Joanna Leach devotes 15 tracks to a 1727 spinet by Thomas Barton, five to a 1787 Longman & Broderip square piano, nine to an 1823 Stodart square, and five to an 1832 Clementi square. It is very much a matter of taste, but personally I find the spinet the most rewarding to hear because it isn’t trying to sound like a pianoforte and failing. If square pianos were ever any good, they would still be manufactured today, mass-produced in some factory in South Korea. On the other hand, there is no denying the pleasure of experiencing the music of Mozart, Handel and Schubert in a domestic setting and as it would have been heard in the instruments of the day. All four instruments are pitched at 415Hz with the result that everything sounds a semitone lower than written – so Soler’s Sonata no. 84 in heard in D flat major, Mendelssohn’s Venetian Gondola Song op. 30 no. 6 in F minor, and so on.

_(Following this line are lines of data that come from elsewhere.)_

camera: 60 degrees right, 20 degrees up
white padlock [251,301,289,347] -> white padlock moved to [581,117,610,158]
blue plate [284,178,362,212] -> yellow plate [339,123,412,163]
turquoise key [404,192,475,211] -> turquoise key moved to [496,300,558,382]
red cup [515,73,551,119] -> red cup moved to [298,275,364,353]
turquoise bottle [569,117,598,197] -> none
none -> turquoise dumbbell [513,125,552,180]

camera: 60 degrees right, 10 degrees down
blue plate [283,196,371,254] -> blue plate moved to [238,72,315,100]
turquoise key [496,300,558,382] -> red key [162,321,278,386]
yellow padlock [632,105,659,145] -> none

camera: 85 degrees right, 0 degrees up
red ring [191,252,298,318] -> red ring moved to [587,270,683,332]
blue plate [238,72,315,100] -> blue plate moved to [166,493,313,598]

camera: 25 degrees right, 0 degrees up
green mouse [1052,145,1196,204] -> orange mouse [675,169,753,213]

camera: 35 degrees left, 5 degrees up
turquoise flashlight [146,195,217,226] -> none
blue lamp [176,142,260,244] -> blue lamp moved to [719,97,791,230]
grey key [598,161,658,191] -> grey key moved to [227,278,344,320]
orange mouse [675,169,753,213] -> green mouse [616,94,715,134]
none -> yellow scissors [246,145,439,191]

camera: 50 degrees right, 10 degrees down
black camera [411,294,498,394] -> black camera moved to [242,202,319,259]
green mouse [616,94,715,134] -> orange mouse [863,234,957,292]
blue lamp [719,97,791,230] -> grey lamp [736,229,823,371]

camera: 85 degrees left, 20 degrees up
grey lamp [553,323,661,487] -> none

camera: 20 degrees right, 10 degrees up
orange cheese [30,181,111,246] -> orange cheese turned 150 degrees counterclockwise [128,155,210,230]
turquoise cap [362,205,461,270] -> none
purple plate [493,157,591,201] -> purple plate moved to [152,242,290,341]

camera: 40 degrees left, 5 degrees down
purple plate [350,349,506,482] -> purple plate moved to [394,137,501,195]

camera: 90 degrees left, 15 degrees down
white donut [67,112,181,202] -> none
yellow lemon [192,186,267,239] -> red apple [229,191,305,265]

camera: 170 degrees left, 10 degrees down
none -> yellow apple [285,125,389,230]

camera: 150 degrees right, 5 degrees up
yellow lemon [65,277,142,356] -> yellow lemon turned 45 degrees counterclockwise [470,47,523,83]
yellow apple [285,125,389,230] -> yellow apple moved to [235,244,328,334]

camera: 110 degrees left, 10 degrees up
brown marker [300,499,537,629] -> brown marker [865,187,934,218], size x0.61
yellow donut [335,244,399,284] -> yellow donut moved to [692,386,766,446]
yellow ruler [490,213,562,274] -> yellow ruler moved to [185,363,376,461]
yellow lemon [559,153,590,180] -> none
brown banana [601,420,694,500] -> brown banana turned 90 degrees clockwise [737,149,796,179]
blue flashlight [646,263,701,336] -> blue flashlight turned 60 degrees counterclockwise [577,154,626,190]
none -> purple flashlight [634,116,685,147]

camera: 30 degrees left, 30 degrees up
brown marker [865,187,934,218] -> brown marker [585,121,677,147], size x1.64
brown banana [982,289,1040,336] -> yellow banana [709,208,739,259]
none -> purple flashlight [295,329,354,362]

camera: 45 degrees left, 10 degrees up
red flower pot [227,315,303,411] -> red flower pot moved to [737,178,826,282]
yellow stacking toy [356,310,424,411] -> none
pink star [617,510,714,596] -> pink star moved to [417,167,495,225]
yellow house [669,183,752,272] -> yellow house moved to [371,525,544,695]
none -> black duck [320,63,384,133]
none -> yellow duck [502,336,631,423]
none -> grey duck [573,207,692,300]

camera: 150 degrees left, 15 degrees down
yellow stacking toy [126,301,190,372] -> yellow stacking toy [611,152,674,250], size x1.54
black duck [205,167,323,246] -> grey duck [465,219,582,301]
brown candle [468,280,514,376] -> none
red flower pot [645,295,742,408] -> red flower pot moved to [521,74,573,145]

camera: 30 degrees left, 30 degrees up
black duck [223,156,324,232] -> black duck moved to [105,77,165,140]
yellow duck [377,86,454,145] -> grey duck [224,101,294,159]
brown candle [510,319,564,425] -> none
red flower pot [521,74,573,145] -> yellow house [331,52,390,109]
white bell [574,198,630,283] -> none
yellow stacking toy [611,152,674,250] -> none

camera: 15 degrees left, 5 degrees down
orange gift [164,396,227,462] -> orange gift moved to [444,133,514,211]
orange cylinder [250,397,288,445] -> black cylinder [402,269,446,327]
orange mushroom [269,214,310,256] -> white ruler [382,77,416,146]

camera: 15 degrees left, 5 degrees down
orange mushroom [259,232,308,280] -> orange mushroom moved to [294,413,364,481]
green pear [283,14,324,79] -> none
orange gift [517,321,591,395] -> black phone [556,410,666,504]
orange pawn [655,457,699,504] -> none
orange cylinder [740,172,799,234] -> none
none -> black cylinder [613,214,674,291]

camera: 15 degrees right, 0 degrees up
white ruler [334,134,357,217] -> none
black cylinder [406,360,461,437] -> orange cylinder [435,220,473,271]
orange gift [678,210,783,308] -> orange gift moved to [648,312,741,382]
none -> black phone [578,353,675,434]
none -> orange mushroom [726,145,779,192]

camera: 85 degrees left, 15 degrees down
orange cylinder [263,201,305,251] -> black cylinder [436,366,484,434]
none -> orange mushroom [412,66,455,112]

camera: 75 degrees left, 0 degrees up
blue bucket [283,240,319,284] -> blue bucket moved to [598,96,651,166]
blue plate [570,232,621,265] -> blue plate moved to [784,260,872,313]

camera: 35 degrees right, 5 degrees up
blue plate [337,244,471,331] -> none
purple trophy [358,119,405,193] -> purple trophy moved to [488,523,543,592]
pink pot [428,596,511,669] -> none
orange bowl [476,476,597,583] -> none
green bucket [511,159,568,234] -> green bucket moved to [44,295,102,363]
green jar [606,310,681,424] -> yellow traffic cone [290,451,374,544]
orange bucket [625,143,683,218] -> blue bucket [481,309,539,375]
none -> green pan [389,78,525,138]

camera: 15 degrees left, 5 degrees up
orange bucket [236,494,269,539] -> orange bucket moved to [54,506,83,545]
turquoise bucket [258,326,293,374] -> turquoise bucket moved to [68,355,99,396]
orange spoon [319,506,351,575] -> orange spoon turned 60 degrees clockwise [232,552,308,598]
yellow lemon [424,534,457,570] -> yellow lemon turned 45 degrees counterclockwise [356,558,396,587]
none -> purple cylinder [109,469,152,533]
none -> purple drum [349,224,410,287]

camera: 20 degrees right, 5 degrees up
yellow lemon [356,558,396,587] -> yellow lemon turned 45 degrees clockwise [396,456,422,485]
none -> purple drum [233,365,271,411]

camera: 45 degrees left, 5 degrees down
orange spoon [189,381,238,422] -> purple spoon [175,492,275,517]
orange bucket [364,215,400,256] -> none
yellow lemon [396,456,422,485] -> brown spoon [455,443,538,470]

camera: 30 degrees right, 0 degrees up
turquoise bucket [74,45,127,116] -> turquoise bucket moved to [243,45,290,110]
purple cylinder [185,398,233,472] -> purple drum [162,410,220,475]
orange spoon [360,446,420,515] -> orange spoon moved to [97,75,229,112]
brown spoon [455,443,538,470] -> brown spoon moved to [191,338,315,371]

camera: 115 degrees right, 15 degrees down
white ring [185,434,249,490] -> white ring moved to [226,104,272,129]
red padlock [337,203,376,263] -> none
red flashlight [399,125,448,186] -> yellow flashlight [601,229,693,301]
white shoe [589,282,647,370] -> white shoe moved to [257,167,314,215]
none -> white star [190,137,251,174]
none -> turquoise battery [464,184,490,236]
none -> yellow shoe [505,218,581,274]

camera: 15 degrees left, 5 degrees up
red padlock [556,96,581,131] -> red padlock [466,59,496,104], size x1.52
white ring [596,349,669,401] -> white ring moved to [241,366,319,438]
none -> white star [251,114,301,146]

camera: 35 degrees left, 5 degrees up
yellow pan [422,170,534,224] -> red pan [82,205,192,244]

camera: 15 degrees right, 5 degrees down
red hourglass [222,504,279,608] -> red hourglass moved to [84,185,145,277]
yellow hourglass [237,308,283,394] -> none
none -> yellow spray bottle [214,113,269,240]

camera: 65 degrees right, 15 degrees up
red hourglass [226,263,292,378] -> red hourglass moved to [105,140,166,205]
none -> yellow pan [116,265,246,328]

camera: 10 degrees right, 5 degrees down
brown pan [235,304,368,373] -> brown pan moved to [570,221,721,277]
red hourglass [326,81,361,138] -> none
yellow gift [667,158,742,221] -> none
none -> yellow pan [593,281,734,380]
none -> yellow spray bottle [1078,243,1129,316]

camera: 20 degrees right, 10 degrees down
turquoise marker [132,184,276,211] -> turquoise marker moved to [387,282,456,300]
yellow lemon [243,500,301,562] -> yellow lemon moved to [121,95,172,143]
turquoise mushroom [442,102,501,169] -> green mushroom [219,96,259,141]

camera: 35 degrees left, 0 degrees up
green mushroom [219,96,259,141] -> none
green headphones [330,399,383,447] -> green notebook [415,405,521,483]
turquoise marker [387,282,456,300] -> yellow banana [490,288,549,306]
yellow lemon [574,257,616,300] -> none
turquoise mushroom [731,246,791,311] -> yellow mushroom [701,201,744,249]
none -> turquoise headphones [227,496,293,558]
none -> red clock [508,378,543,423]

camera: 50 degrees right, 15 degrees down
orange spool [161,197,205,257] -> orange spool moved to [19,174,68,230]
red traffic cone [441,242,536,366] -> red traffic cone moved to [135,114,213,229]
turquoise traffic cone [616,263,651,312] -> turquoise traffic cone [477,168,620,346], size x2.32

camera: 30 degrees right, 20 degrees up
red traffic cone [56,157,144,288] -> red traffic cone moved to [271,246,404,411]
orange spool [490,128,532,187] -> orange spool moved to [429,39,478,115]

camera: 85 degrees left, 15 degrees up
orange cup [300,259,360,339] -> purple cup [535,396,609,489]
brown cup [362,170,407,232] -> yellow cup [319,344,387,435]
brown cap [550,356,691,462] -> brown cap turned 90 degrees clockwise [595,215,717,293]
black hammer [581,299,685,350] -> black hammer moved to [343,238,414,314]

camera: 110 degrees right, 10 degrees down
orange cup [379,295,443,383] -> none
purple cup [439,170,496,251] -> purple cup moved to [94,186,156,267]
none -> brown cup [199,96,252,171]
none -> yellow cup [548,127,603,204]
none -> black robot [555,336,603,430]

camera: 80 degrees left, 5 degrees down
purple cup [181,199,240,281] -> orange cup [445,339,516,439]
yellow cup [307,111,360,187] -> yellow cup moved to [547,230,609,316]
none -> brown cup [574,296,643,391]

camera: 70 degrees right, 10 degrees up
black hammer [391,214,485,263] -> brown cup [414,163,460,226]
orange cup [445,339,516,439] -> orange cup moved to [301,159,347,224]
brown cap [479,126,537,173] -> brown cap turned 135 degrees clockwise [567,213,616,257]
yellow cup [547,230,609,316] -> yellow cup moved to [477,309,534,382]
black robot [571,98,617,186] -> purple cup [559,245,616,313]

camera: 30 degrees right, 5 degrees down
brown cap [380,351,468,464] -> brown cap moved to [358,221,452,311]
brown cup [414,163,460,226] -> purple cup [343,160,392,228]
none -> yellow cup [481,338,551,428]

Joanna Leach’s playing is intimate, stylish and pleasantly unassuming. Among the many incidental delights are a very rare appearance on disc of Handel’s Fantasia in C, G60, and, in his Air and Variations from Suite no. 1 from the Second Book of Suites (the one Brahms used for his Variations), the sound of Longman & Broderip’s lute stop. But I shall always prefer my Schubert and Mendelssohn on the more expressive grand piano, for here it is hard to tell the difference between a Clementi square and a honky-tonk piano in a saloon bar.